**Provided passage:**
This is a quick reference sheet of all usable options for the fw monitor tool . The previous experience with the tool is assumed.
By default the fw monitor sniffing driver is inserted into the 4 locations on the Firewall kernel chain .

Here they are:

 i (PREIN) – inbound direction before firewall Virtual Machine (VM, and it is CP terminology) . Most important fact to know about that is that this packet capturing location shows packets BEFORE any security rule in the policy is applied. That is, no matter what rules say a packet should at least be seen here, this would prove that packets actually reach the firewall at all.
 i (POSTIN) – inbound direction after firewall VM.
 o (PREOUT) – outbound direction before firewall VM,
 O (POSTOUT) - outbound direction after firewall VM.

You can change point of insertion within the fw chain with :

# fw monitor –p<i|I|O|o> <where to insert>

easiest way to specify where to insert is to first see the chain:
# fw ctl chain
then give relative to any module you see there <+|->module_name

Now the usage itself:
# fw monitor
Usage: fw monitor [- u|s] [-i] [-d] [-T] <{-e expression}+|-f <filter-file|->> [-l len] [-m mask] [-x offset[,len]] [-o <file>] <[-pi pos] [-pI pos] [-po pos] [-pO pos] | -p all [-a ]> [-ci count] [-co count]

Round up of options:

-m mask , which point of capture is to be displayed, possible: i,I,o,O
-d/-D debug output from fw monitor itself, not very useful IMO.

**Problems and tasks:**
- A) Answer these questions about the fw monitor reference sheet:
(i) By default, how many locations on the Firewall kernel chain does the sniffing driver get inserted into?
(ii) What command shows the chain?
(iii) What does the -m option set?
- B) In the fw monitor reference sheet, change the part that opens with the words containing "By default the" and closes with "firewall at all.", putting "capture driver" in place of "sniffing driver".

**Stored data:**
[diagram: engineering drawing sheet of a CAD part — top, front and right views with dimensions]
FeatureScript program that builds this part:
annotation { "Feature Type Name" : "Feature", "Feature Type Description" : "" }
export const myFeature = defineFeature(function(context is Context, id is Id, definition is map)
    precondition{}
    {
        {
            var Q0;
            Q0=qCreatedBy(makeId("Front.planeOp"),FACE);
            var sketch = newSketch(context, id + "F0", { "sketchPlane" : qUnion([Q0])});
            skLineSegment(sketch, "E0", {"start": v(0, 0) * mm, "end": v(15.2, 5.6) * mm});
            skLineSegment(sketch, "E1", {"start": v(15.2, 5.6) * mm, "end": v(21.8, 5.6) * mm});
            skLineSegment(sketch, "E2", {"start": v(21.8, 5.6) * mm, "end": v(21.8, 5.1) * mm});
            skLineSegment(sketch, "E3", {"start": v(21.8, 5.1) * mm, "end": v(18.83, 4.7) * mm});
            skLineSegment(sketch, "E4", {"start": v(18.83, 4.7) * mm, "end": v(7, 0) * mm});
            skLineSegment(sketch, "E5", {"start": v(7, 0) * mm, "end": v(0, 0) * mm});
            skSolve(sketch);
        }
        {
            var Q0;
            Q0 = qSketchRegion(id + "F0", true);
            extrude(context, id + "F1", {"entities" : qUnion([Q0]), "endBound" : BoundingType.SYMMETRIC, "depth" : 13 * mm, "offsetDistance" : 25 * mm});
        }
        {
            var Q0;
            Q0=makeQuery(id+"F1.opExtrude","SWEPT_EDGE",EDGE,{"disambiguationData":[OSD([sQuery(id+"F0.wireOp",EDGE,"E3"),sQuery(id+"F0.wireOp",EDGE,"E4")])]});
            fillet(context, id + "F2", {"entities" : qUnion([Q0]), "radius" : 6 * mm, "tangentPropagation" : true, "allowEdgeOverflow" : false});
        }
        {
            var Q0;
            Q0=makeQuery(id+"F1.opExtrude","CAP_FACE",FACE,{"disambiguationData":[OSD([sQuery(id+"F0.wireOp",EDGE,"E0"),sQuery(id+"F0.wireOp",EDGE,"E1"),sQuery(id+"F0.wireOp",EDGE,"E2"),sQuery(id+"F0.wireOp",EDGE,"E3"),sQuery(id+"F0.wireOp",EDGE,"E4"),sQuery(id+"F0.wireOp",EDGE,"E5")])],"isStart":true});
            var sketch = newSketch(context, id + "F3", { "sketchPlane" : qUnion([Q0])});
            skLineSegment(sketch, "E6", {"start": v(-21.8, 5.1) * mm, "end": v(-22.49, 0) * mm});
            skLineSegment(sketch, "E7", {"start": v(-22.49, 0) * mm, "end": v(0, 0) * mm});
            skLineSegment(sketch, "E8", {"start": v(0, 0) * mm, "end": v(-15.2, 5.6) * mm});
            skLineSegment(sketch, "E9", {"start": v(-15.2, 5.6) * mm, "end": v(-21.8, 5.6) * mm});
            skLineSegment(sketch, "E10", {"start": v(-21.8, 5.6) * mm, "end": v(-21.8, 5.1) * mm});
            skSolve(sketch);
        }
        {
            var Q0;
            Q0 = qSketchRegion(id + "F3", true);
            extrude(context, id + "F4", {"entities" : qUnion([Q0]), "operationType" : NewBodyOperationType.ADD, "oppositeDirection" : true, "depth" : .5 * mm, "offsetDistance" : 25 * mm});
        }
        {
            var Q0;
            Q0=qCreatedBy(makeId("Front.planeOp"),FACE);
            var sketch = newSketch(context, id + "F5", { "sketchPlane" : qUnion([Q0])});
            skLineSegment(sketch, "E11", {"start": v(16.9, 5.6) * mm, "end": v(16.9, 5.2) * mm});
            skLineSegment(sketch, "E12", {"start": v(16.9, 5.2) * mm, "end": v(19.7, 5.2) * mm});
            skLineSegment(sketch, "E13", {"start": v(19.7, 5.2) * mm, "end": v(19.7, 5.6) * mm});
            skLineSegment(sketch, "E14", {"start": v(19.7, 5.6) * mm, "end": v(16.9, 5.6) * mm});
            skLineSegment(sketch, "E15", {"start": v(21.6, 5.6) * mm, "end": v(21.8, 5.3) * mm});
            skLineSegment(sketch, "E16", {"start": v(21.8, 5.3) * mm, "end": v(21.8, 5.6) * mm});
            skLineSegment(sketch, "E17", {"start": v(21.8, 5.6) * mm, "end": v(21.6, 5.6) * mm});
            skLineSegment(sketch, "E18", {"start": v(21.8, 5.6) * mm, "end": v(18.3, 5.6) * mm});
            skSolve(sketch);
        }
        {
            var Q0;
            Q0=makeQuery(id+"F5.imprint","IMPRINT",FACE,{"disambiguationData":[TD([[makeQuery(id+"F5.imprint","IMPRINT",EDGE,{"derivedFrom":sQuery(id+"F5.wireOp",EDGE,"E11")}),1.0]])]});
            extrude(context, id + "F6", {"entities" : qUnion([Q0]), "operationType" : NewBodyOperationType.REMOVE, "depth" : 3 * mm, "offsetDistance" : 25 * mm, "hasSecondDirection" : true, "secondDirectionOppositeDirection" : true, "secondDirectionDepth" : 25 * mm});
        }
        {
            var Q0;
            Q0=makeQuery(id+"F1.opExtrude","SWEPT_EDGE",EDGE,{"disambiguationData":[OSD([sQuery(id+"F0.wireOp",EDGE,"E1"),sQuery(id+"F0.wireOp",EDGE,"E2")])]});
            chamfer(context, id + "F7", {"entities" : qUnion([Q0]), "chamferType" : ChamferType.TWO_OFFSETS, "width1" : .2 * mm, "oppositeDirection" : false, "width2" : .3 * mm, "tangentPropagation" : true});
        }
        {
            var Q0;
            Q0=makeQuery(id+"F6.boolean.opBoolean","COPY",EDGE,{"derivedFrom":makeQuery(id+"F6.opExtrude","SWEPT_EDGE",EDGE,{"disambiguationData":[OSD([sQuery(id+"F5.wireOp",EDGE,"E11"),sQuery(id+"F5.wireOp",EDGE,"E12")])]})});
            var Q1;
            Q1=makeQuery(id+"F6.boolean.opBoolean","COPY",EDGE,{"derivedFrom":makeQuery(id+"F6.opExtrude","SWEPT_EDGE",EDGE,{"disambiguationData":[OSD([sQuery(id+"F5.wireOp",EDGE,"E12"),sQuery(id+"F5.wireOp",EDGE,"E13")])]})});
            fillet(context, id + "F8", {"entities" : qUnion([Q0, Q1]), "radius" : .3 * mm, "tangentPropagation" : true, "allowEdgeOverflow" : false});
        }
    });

**Response list:**
- A)
(i) 4
(ii) # fw ctl chain
(iii) Which point of capture is displayed (possible values: i, I, o, O).

- B)
By default the fw monitor capture driver is inserted into the 4 locations on the Firewall kernel chain .

Here they are:

 i (PREIN) – inbound direction before firewall Virtual Machine (VM, and it is CP terminology) . Most important fact to know about that is that this packet capturing location shows packets BEFORE any security rule in the policy is applied. That is, no matter what rules say a packet should at least be seen here, this would prove that packets actually reach the firewall at all.